In the web terminal, run the following command:
kubectl scale deployment kafka-consumer --replicas=2
Generate again some events by executing the previous command:
curl kafka-producer:80/produces -v
Finally, list the pods and inspect their logs.
kubectl get pods
NAME READY STATUS RESTARTS AGE
kafka-consumer-d4df74879-8c684 1/1 Running 0 116m
kafka-consumer-d4df74879-cwtlr 1/1 Running 0 60s
kafka-no-keeper-6d8dd649f8-54zvf 1/1 Running 0 119m
kafka-producer-1-deploy 0/1 Completed 0 117m
kafka-producer-1-j6s2z 1/1 Running 0 117m
topic-create-kube-qhlf6 0/1 Completed 0 119m
workspaceec72309dcae94fe6-699598bbc7-ggm2b 2/2 Running 0 9m40s
You’ll notice that each Pod only consumes events from one partition:
kubectl logs kafka-consumer-d4df74879-8c684
Message: Krivenko
Partition: 0
Message: Zabkar
Partition: 0
Message: Pace
Partition: 0
Message: Rogler
Partition: 0
Message: Spillan
Partition: 0
Message: Hamden
Kubectl logs kafka-consumer-d4df74879-cwtlr
Message: Mofield
Partition: 1
Message: Sefchick
Partition: 1
Message: Werling
Partition: 1
Message: Geuss
Partition: 1
Message: Casucci
Partition: 1
Message: Sorter
You can experiment with scaling to three consumers and generate traffic to validate that the third consumer becomes idle because the number of consumers exceeds the topic partitions.

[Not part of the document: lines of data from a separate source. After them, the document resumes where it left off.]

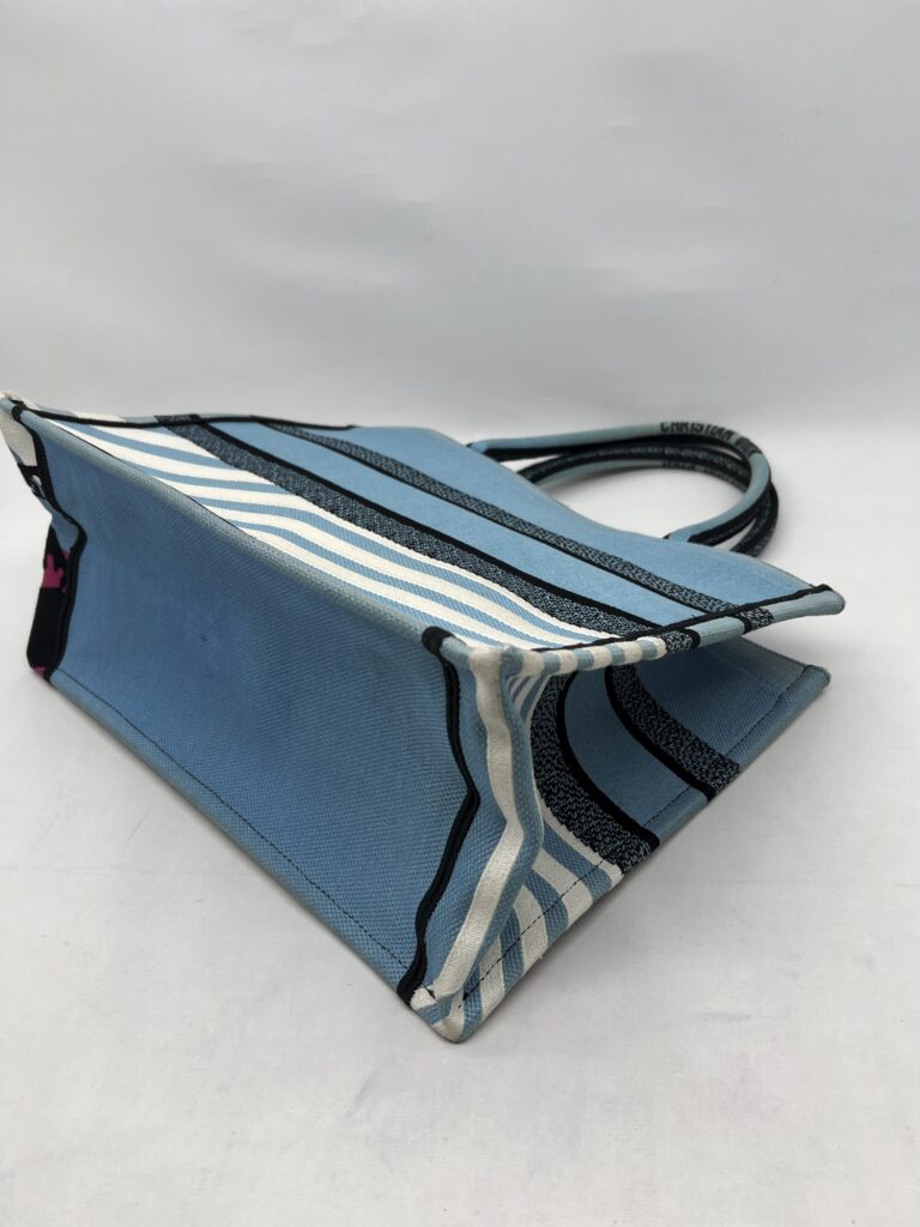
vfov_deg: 67.3
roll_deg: +4.5
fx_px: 921
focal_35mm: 26
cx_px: 460
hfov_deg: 53.1
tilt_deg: -32.6
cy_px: 614
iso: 50
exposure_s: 1/308
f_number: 1.5
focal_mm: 5.7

The source code of the article is located at: https://github.com/lordofthejars/kafka-consumer-producer-rhsandbox
Conclusion
In this article, you’ve seen two of the most important features of Apache Kafka: scalability and fault tolerance. Consumers can be scaled to process more events in parallel, limited to the number of topic partitions. If any of these consumers go down, the remaining consumers take over the workload automatically.
Thanks to Kubernetes, scaling consumers is as easy as scaling a Pod, so Kubernetes and Kafka make a perfect match.